Cynan Jones, "Reindeer"
It’s December 19. Cynan Jones, author of Cove, hears those sleigh bells jingling.
How would you describe your story?
CYNAN JONES: It’s deliberately sparse, deliberately inconclusive, deliberate in its shift as the self-contained, competent physical narrative is undone and doubt and questions of truth take over. Ultimately, it’s a story about stories.
When did you write it, and how did the writing process compare to your other work?
CJ: August 2020. COVID lockdown in the UK. I put the month aside to draft four stories that had been on my mind for a while, and all of which had something at their centre that would require a publisher to take a leap. I gave each story one week in August to see how they fell on the page. This was one of them. I always had the Calendar in mind for it given its setting and topic and was very happy when it hit the mark for H&O.
Once that early draft was down, I went back over it every now and then, through ’21 and into ’22, in the main making small refinements, decisions.
The ‘August’ exercise differed from my usual writing process.
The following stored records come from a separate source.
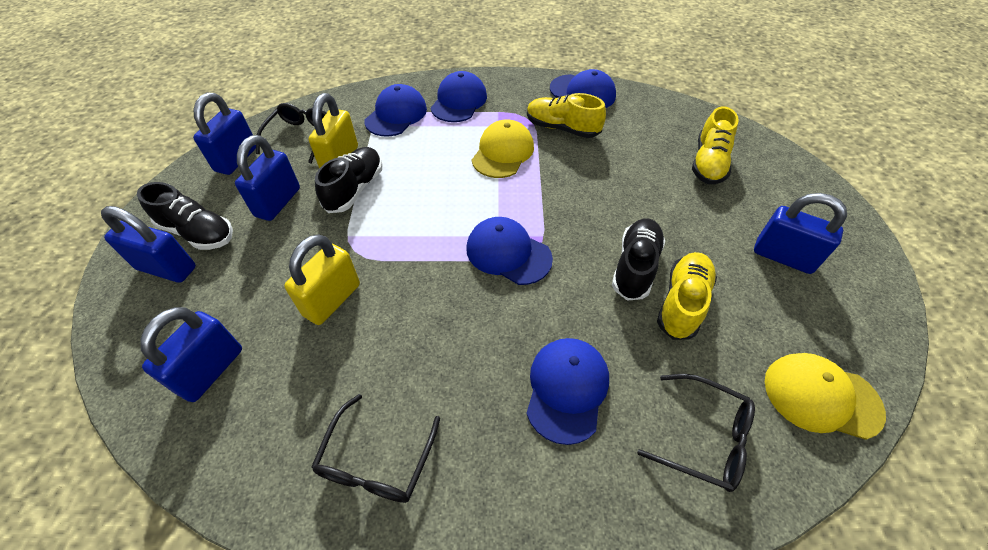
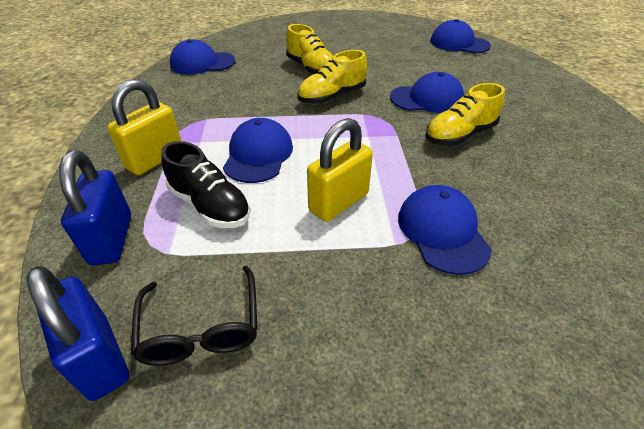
black glasses: [256,103,327,164] [311,394,440,503] [637,374,755,492] = 3 -> [131,266,258,366] = 1
black shoe: [137,182,233,250] [315,147,383,213] [612,218,665,301] = 3 -> [161,141,251,228] = 1
blue padlock: [101,206,196,283] [140,307,242,402] [193,93,256,175] [235,135,300,221] [754,193,847,274] = 5 -> [26,266,129,401] [59,150,131,265] = 2
yellow cap: [472,120,534,178] [765,353,886,440] = 2 -> none = 0

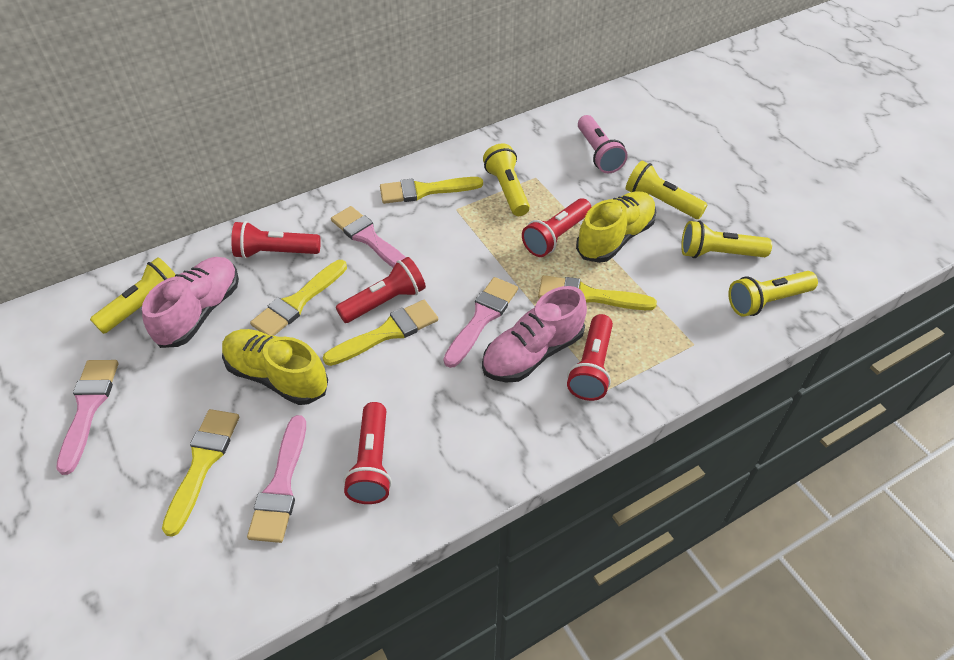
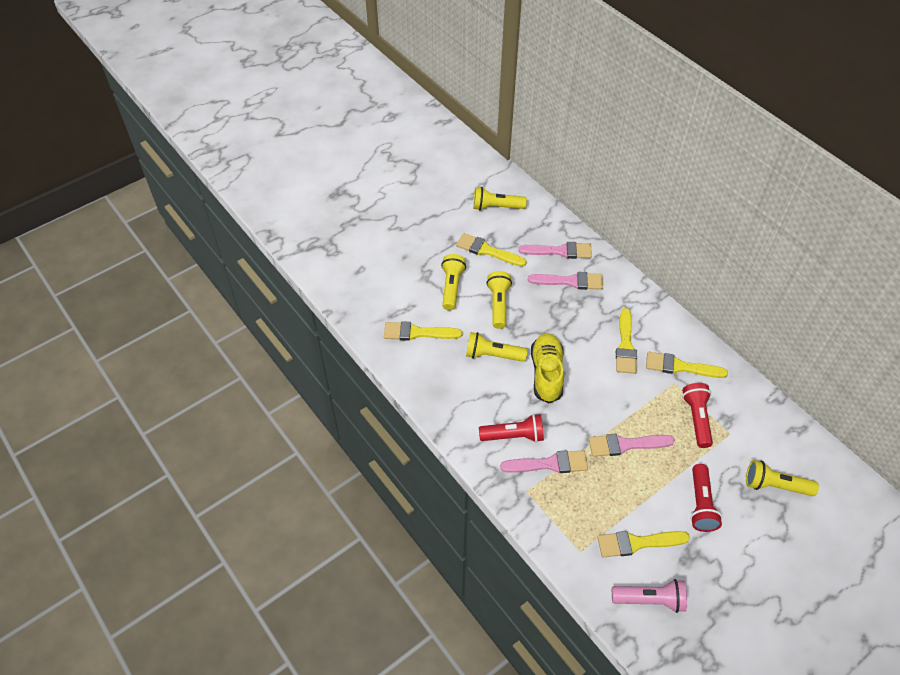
pink shoe: [142,257,239,348] [482,286,587,383] = 2 -> none = 0
red flashlight: [231,221,321,259] [336,257,426,323] [344,402,392,504] [522,198,591,257] [567,314,613,401] = 5 -> [479,414,544,443] [682,383,713,448] [690,464,722,532] = 3
yellow shoe: [222,329,328,405] [576,191,656,263] = 2 -> [531,333,564,403] = 1

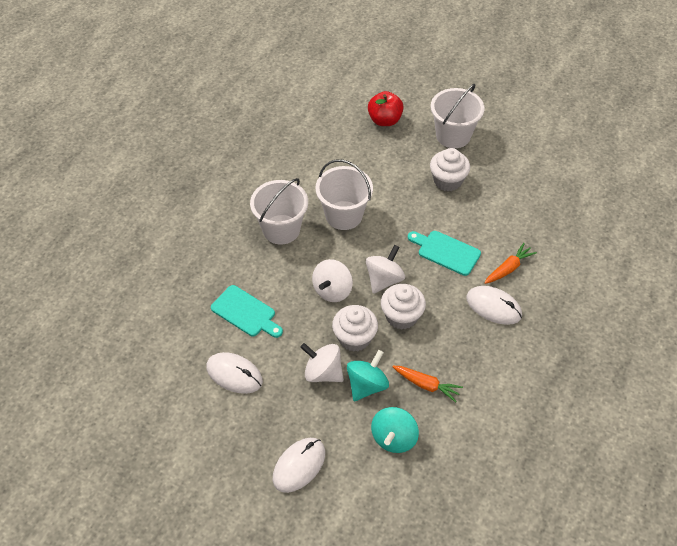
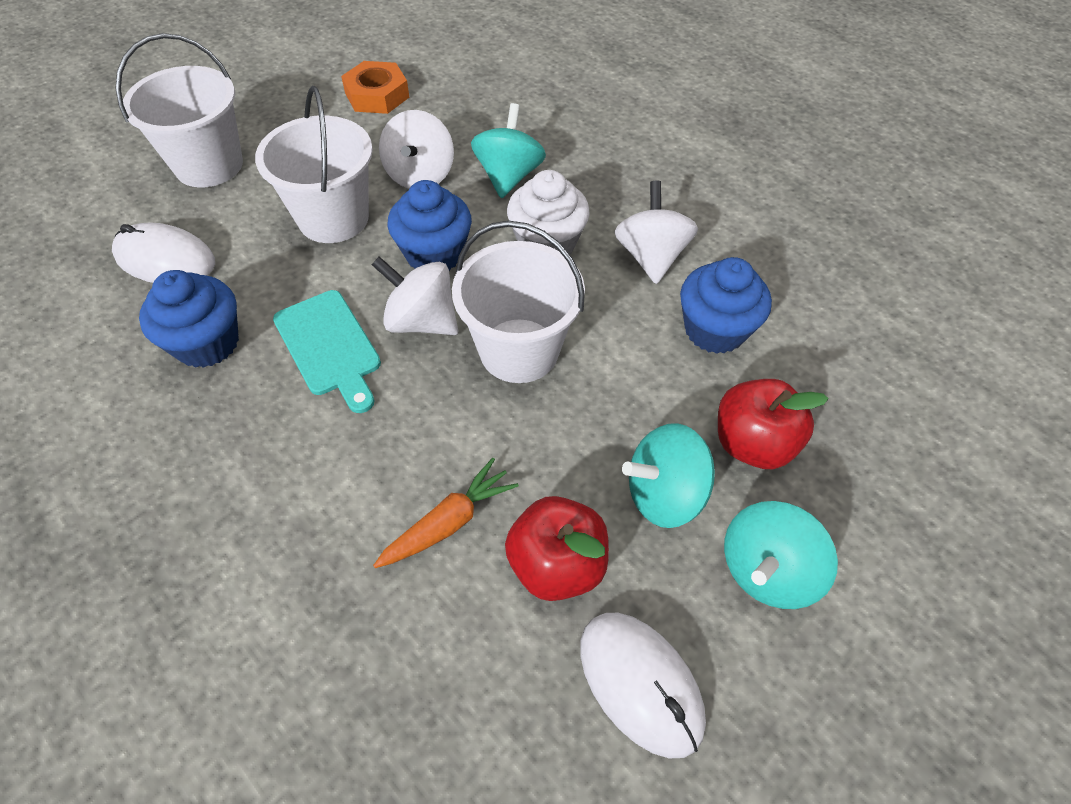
blue cupcake: none = 0 -> [139,270,239,368] [387,180,472,271] [680,257,772,354] = 3
orange carrot: [393,366,463,402] [484,243,537,284] = 2 -> [373,458,519,568] = 1
orange nut: none = 0 -> [341,61,409,114] = 1
red apple: [368,91,404,126] = 1 -> [505,496,609,601] [718,379,829,469] = 2
turquoise cutting board: [211,285,283,338] [408,231,481,276] = 2 -> [273,290,381,413] = 1
turquoise spinning top: [347,350,389,401] [371,407,419,453] = 2 -> [471,103,546,198] [622,423,715,528] [724,501,838,609] = 3
white cupcake: [332,305,378,352] [381,284,426,330] [430,148,470,191] = 3 -> [507,170,590,254] = 1
white mouse: [206,352,263,394] [272,438,325,493] [466,286,522,325] = 3 -> [112,222,215,283] [580,613,706,758] = 2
Usually, (in an ideal world), I don’t start writing a story down until I can pretty much see it in my head. Or maybe see is too blunt a word. It’s more that I can inhabit the story, and be in it, to report it. Anyway! The endeavour in that August was to get text on the page and see how it felt, then draw the story properly from it.
What kind of research went into this story?
CJ: For once, I wasn’t working in a landscape I knew intimately. This story had that in common with another of the August pieces. Perhaps I was sort of ‘travelling,’ given the COVID lockdowns and ongoing choices I had to make to navigate the pandemic.
I didn’t want to be specific, as such, as to where the story takes place, but wanted the proto-North to feel convincing and for that I did some work on the species that would be present, (albeit much of that work didn’t find its way into the text). I also did a good deal of research on hunting bears, types of snow mobile, and—something I’ve had personal experience of in the past—head injuries!
What, to you, makes the short story a special form? What can it do that other kinds of writing can’t?
CJ: The short story is an event, everything matters. There’s no room for digression, and that—when a writer gets it right—makes for an immersive, transporting experience that leaves a mark far more significant than the time you’ve spent to read it.
Where should people go to learn more about you and your work?
CJ: Read the books, the stories. That’s where the important stuff is.
If you want to learn more about my process, my approach, you could always check out my online short-story course run by Curtis Brown Creative.
What's the best gift you've ever been given?
CJ: I can’t answer that. A gift is specific to a moment. My kid gives me the simplest things all the time and they knock backwards!